- **Document section**
LibAFL is a modular fuzzing library that implements features from AFL-based fuzzers like AFL++. Unlike traditional fuzzers, LibAFL provides all functionality in a modular and customizable way as a Rust library. It can be used as a drop-in replacement for libFuzzer or as a library to build custom fuzzers from scratch.

When to Use

Fuzzer Best For Complexity
libFuzzer Quick setup, single-threaded Low
AFL++ Multi-core, general purpose Medium
LibAFL Custom fuzzers, advanced features, research High

Choose LibAFL when:

  • You need custom mutation strategies or feedback mechanisms
  • Standard fuzzers don't support your target architecture
  • You want to implement novel fuzzing techniques
  • You need fine-grained control over fuzzing components
  • You're conducting fuzzing research

Quick Start

LibAFL can be used as a drop-in replacement for libFuzzer with minimal setup:

c++
extern "C" int LLVMFuzzerTestOneInput(const uint8_t *data, size_t size) {
    // Call your code with fuzzer-provided data
    my_function(data, size);
    return 0;
}

Build LibAFL's libFuzzer compatibility layer:

bash
git clone https://github.com/AFLplusplus/LibAFL
cd LibAFL/libafl_libfuzzer_runtime
./build.sh

Compile and run:

bash
clang++ -DNO_MAIN -g -O2 -fsanitize=fuzzer-no-link libFuzzer.a harness.cc main.cc -o fuzz
./fuzz corpus/

Installation

Prerequisites

  • Clang/LLVM 15-18
  • Rust (via rustup)

- **Exercise task 1**
In the LibAFL overview, which Clang/LLVM versions are listed as prerequisites?
- **Exercise task 2**
Continue the LibAFL overview from the point where it ends.

- **Provided information**
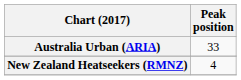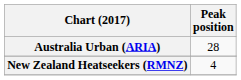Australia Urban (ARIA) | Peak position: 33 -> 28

---

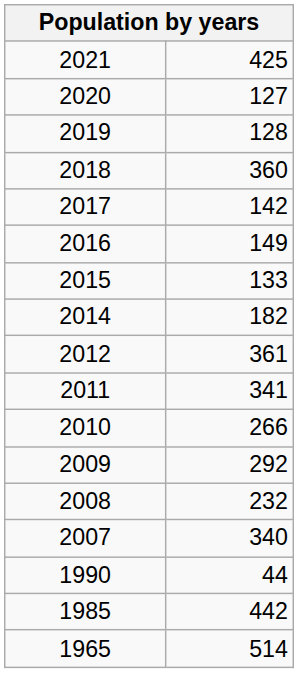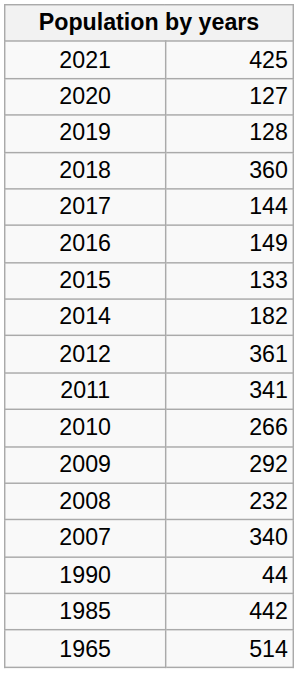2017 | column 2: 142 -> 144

- **Exercise result 1**
Clang/LLVM 15-18

- **Exercise result 2**
  • Additional system dependencies

Linux/macOS

Install Clang:

bash
apt install clang

Or install a specific version via apt.llvm.org:

bash
wget https://apt.llvm.org/llvm.sh
chmod +x llvm.sh
sudo ./llvm.sh 15

Configure environment for Rust:

bash
export RUSTFLAGS="-C linker=/usr/bin/clang-15"
export CC="clang-15"
export CXX="clang++-15"

Install Rust:

bash
curl --proto '=https' --tlsv1.2 -sSf https://sh.rustup.rs | sh

Install additional dependencies:

bash
apt install libssl-dev pkg-config

For libFuzzer compatibility mode, install nightly Rust:

bash
rustup toolchain install nightly --component llvm-tools

Verification

Build LibAFL to verify installation:

bash
cd LibAFL/libafl_libfuzzer_runtime
./build.sh
# Should produce libFuzzer.a

Writing a Harness

LibAFL harnesses follow the same pattern as libFuzzer when using drop-in replacement mode:

c++
extern "C" int LLVMFuzzerTestOneInput(const uint8_t *data, size_t size) {
    // Your fuzzing target code here
    return 0;
}

When building custom fuzzers with LibAFL as a Rust library, harness logic is integrated directly into the fuzzer. See the "Writing a Custom Fuzzer" section below for the full pattern.

See Also: For detailed harness writing techniques, see the harness-writing technique skill.

Usage Modes

LibAFL supports two primary usage modes:

1. libFuzzer Drop-in Replacement

Use LibAFL as a replacement for libFuzzer with existing harnesses.

Compilation:

bash
clang++ -DNO_MAIN -g -O2 -fsanitize=fuzzer-no-link libFuzzer.a harness.cc main.cc -o fuzz

Running:

bash
./fuzz corpus/

Recommended for long campaigns:

bash
./fuzz -fork=1 -ignore_crashes=1 corpus/

2. Custom Fuzzer as Rust Library

Build a fully customized fuzzer using LibAFL components.

Create project:

bash
cargo init --lib my_fuzzer
cd my_fuzzer
cargo add libafl@0.13 libafl_targets@0.13 libafl_bolts@0.13 libafl_cc@0.13 \
  --features "libafl_targets@0.13/libfuzzer,libafl_targets@0.13/sancov_pcguard_hitcounts"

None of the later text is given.